▸ POLECENIE:
Przepisz bez zmian wiersze zapisów od samego początku aż do wiersza zawierającego „Tenerife, enfocaron sus”, włącznie z tym wierszem.

----

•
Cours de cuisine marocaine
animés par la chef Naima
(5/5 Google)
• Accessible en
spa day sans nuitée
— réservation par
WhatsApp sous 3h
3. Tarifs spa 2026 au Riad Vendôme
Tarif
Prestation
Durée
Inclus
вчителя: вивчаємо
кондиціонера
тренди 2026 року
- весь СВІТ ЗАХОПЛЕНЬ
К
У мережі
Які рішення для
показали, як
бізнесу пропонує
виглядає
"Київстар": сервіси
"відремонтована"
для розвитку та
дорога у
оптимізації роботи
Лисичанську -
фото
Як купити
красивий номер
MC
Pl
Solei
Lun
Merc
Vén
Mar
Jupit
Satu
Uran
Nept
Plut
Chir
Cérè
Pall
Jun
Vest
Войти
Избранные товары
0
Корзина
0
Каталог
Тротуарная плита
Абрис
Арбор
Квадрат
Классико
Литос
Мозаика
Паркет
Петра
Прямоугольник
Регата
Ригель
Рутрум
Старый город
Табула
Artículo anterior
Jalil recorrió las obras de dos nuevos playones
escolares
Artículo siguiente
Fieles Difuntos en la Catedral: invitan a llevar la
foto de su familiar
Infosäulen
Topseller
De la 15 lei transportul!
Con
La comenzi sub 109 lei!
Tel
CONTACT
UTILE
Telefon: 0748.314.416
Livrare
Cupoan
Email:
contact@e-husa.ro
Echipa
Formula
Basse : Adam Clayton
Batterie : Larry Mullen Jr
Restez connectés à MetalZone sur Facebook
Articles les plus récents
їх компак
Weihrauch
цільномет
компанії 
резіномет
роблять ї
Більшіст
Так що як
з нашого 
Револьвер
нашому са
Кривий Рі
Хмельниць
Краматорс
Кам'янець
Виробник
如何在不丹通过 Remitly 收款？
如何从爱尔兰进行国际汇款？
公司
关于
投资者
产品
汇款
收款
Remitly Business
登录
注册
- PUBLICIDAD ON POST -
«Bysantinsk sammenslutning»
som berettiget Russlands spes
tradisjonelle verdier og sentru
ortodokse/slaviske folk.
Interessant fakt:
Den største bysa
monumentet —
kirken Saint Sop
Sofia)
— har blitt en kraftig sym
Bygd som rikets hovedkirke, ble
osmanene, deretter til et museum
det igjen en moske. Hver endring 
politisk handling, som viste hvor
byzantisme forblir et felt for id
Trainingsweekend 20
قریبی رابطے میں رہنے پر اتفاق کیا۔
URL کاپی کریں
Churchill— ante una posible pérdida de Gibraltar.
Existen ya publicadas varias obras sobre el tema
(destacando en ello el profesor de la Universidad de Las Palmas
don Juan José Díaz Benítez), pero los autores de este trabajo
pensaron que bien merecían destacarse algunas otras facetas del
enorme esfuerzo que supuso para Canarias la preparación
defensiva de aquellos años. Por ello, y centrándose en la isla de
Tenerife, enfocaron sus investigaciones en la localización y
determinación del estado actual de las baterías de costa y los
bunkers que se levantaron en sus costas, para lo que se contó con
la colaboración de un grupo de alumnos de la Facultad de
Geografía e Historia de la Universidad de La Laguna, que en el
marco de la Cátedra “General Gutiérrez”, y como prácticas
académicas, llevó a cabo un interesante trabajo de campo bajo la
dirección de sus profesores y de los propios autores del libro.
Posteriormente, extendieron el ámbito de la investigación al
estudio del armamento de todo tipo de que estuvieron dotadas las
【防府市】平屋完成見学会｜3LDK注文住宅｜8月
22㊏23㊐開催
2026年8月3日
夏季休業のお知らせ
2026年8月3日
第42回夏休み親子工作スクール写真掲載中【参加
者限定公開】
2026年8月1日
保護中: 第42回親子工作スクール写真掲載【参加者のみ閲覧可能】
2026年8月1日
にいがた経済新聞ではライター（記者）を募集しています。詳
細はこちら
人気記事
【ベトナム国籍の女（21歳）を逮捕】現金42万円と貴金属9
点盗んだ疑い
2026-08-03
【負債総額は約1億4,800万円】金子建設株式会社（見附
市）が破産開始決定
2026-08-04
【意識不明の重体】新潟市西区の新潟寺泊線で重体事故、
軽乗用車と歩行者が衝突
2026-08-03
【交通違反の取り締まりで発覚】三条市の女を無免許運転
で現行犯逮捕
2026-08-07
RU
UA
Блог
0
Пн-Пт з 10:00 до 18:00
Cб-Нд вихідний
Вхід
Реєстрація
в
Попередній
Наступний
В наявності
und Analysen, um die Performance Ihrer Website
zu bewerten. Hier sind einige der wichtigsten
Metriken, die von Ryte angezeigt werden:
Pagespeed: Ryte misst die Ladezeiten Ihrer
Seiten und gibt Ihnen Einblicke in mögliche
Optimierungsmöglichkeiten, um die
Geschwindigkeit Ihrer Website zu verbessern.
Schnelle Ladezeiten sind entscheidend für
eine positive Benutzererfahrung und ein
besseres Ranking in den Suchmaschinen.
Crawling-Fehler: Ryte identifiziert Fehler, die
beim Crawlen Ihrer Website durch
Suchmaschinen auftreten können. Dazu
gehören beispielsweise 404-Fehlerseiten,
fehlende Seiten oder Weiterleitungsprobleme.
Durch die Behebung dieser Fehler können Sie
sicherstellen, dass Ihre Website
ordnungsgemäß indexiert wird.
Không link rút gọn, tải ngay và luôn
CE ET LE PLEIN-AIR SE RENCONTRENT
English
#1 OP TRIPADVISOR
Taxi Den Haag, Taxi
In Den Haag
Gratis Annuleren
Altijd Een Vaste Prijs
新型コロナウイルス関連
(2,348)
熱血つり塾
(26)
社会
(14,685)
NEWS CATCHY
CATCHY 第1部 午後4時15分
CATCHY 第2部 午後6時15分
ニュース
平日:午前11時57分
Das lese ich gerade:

----

▸ WYNIK:
•
Cours de cuisine marocaine
animés par la chef Naima
(5/5 Google)
• Accessible en
spa day sans nuitée
— réservation par
WhatsApp sous 3h
3. Tarifs spa 2026 au Riad Vendôme
Tarif
Prestation
Durée
Inclus
вчителя: вивчаємо
кондиціонера
тренди 2026 року
- весь СВІТ ЗАХОПЛЕНЬ
К
У мережі
Які рішення для
показали, як
бізнесу пропонує
виглядає
"Київстар": сервіси
"відремонтована"
для розвитку та
дорога у
оптимізації роботи
Лисичанську -
фото
Як купити
красивий номер
MC
Pl
Solei
Lun
Merc
Vén
Mar
Jupit
Satu
Uran
Nept
Plut
Chir
Cérè
Pall
Jun
Vest
Войти
Избранные товары
0
Корзина
0
Каталог
Тротуарная плита
Абрис
Арбор
Квадрат
Классико
Литос
Мозаика
Паркет
Петра
Прямоугольник
Регата
Ригель
Рутрум
Старый город
Табула
Artículo anterior
Jalil recorrió las obras de dos nuevos playones
escolares
Artículo siguiente
Fieles Difuntos en la Catedral: invitan a llevar la
foto de su familiar
Infosäulen
Topseller
De la 15 lei transportul!
Con
La comenzi sub 109 lei!
Tel
CONTACT
UTILE
Telefon: 0748.314.416
Livrare
Cupoan
Email:
contact@e-husa.ro
Echipa
Formula
Basse : Adam Clayton
Batterie : Larry Mullen Jr
Restez connectés à MetalZone sur Facebook
Articles les plus récents
їх компак
Weihrauch
цільномет
компанії 
резіномет
роблять ї
Більшіст
Так що як
з нашого 
Револьвер
нашому са
Кривий Рі
Хмельниць
Краматорс
Кам'янець
Виробник
如何在不丹通过 Remitly 收款？
如何从爱尔兰进行国际汇款？
公司
关于
投资者
产品
汇款
收款
Remitly Business
登录
注册
- PUBLICIDAD ON POST -
«Bysantinsk sammenslutning»
som berettiget Russlands spes
tradisjonelle verdier og sentru
ortodokse/slaviske folk.
Interessant fakt:
Den største bysa
monumentet —
kirken Saint Sop
Sofia)
— har blitt en kraftig sym
Bygd som rikets hovedkirke, ble
osmanene, deretter til et museum
det igjen en moske. Hver endring 
politisk handling, som viste hvor
byzantisme forblir et felt for id
Trainingsweekend 20
قریبی رابطے میں رہنے پر اتفاق کیا۔
URL کاپی کریں
Churchill— ante una posible pérdida de Gibraltar.
Existen ya publicadas varias obras sobre el tema
(destacando en ello el profesor de la Universidad de Las Palmas
don Juan José Díaz Benítez), pero los autores de este trabajo
pensaron que bien merecían destacarse algunas otras facetas del
enorme esfuerzo que supuso para Canarias la preparación
defensiva de aquellos años. Por ello, y centrándose en la isla de
Tenerife, enfocaron sus investigaciones en la localización y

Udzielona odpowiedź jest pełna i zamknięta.